Throughout time the Baltic region has been a devastating mixing pot of religion, war, and social conquest, and the recent stabilisation of the Baltic states may not last in the near future.

It was only when the great Soviet Empire collapsed in 1991 that the nations of Lithuania, Latvia, and Estonia broke free of their socialist iron shackles, the economic collapse of the USSR allowing all annexed territories to regain their freedom.  However, after nearly 27 years there is reason for worry because of recent Russian ambitions to invade previous Soviet territory; one example of this was in 2008 when Russia invaded Georgia, another in 2014 when they invaded Ukraine.  Vladimir Putin proclaimed Russia was ‘forced’ into taking back Crimea from Ukraine, when he said in a supposed meeting before the invasion, “We are forced to begin the work to bring Crimea back into Russia”.  The reason Putin supposedly said this was because Ukraine’s president (who was pro-Russian) had just been illegally kicked from power, but it seems a little strange that Russia needed to take control of nearly a whole landmass. Ludicrous comments like this show why there is a chance that in the next 20 years the Baltic states may be Russian states. While the Baltics may have a miniscule population and economy compared to Russia, they are strategically important. Latvia, Estonia, and Lithuania all take up substantial portions of the land next to the Baltic Sea. Additionally, the coastal areas are near Poland, Germany, Norway, and Denmark who are all NATO members, which could be seen as threat to Russian defence capabilities because Moscow and St Petersburg are so close to the Western border. If Russia had the Baltic states it would put an extra barrier between the Western NATO members and the Russian motherland.

So what could save the Baltic states in the next 20 years? One major guard against the might of Russia is NATO. NATO is the North Atlantic Treaty Organization that comprises 28 member nations and includes some of the world’s finest militaries, such as the United States, United Kingdom, Turkey and Canada. NATO’s official job is the security of the region including Article 5, a proclamation signed in 1949 that, “the Parties agree that an armed attack against one or more of them in Europe or North America shall be considered an attack against them all”. This year British troops arrived in Estonia as part of the agreement to protect each other’s borders, but while it seems great to have the protection of foreign troops, my doubts come from the will to fight. Why would a Dutch or Canadian solider who has no problem with the Russians want to risk being killed in a foreign land that has very little resources or population? The Russians have thousands of nuclear weapons and military hardware that could cause doubt in any mind. What is stopping these foreign troops retreating home? Fortunately, NATO has never been put in such a situation so I can’t truly say that would happen. NATO has actually done a fantastic job at protecting its members, including the Baltic states: just this year the German Air Force dispatched four fighter planes to patrol the Baltic region.

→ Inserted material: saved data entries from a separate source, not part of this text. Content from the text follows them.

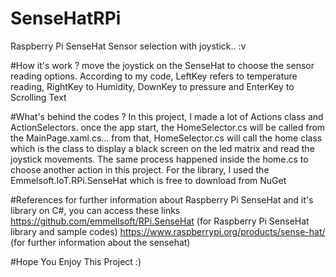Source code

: # SenseHatRPi
Raspberry Pi SenseHat Sensor selection with joystick.. :v

#How it's work ?
move the joystick on the SenseHat to choose the sensor reading options. According to my code, LeftKey refers to temperature reading, RightKey to Humidity, DownKey to pressure and EnterKey to Scrolling Text

#What's behind the codes ?
In this project, I made a lot of Actions class and ActionSelectors. once the app start, the HomeSelector.cs will be called from the MainPage.xaml.cs... from that, HomeSelector.cs will call the home class which is the class to display a black screen on the led matrix and read the joystick movements. The same process happened inside the home.cs to choose another action in this project.
For the library, I used the Emmelsoft.IoT.RPi.SenseHat which is free to download from NuGet

#References
for further information about Raspberry Pi SenseHat and it's library on C#, you can access these links
https://github.com/emmellsoft/RPi.SenseHat (for Raspberry Pi SenseHat library and sample codes)
https://www.raspberrypi.org/products/sense-hat/ (for further information about the sensehat)

#Hope You Enjoy This Project :)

The Baltic States’ independence could also be protected by Russia’s economy. While the Russian stereotype of being strong and powerful does seem motivational, it does not pay the bills. That was one of the main reasons the USSR collapsed: they couldn’t control their economy. Today Russia is coming back from economic sanctions and has home-grown business problems. Additionally, Russia’s largest export is oil, but that doesn’t last forever and other nations also have larges sources of the material. For instance, Saudi Arabia, Canada and the United States all export copious amounts of oil globally, causing price wars and flooding the market. This could cause more income to be diverted from the Russian military to other government programs, such as finance and industry.

From what I know I believe the Baltic states can remain independent, however with only a population of 6.12 million combined they must want that freedom if they are to retain their independence.